§ **Problem details**: Please rewrite the part of the lung cancer introduction between "The 6-min walking" and "cancer remains unclear.", inclusive, changing "cardiopulmonary function" to "exercise capacity".

Introduction

Lung cancer has a high incidence and accounts for a large proportion of thoracic surgeries. Radical resection of lung cancer is traumatic, and early postoperative pain is obvious, which is not conducive to rapid recovery [1, 2]. The improvement of anesthesia factors has positive significance for promoting the rehabilitation of patients. Thoracic paravertebral nerve block (TPVB) is an important method of multimodal analgesia that can reduce acute pain and opioid dosage after thoracoscopic surgery [3,4,5]. Early postoperative bedside activities have been recognized as important to recovery after surgery, which can be hampered by severe pain. Reduced pain can help patients carry out postoperative rehabilitation training.

The 6-min walking test (6MWT) is a simple and effective method for evaluating patients’ cardiopulmonary function, which has a guiding significance for the quality of postoperative recovery from lung cancer [6,7,8,9,10,11]. The effect of TPVB on the quality of early postoperative rehabilitation in patients undergoing radical surgery for lung cancer remains unclear.

§ **Data shown**:
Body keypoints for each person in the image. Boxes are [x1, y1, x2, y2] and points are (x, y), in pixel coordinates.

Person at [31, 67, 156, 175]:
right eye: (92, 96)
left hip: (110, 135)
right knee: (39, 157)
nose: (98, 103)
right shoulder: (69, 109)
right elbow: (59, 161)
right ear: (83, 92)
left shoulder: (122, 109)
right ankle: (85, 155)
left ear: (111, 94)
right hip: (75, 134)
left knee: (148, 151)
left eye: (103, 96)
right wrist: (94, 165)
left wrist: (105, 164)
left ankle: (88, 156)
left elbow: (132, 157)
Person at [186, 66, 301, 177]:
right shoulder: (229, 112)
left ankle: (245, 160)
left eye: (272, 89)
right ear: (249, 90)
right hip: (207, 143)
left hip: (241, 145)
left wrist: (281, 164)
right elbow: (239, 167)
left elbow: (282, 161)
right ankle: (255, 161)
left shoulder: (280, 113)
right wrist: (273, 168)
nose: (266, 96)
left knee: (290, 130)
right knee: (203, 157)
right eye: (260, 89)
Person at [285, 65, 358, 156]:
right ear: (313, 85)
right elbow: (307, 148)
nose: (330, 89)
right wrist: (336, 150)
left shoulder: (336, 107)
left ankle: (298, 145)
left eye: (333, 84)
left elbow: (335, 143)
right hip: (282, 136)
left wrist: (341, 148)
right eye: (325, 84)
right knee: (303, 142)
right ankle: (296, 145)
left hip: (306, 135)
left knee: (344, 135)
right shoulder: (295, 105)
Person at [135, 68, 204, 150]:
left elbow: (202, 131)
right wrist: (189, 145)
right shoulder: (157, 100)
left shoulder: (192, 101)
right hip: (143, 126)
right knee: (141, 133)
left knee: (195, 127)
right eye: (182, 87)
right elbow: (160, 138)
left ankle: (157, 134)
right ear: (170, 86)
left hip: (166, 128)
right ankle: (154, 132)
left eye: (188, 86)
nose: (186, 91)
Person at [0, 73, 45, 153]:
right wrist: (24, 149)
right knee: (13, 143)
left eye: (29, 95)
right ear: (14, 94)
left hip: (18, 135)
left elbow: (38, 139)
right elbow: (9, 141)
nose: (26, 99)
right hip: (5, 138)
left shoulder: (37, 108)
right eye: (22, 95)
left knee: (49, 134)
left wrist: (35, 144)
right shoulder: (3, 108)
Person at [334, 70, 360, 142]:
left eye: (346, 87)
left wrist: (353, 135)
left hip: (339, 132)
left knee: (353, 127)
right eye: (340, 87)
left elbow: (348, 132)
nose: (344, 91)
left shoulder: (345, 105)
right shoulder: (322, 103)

§ **The answer**:
The 6-min walking test (6MWT) is a simple and effective method for evaluating patients’ exercise capacity, which has a guiding significance for the quality of postoperative recovery from lung cancer [6,7,8,9,10,11]. The effect of TPVB on the quality of early postoperative rehabilitation in patients undergoing radical surgery for lung cancer remains unclear.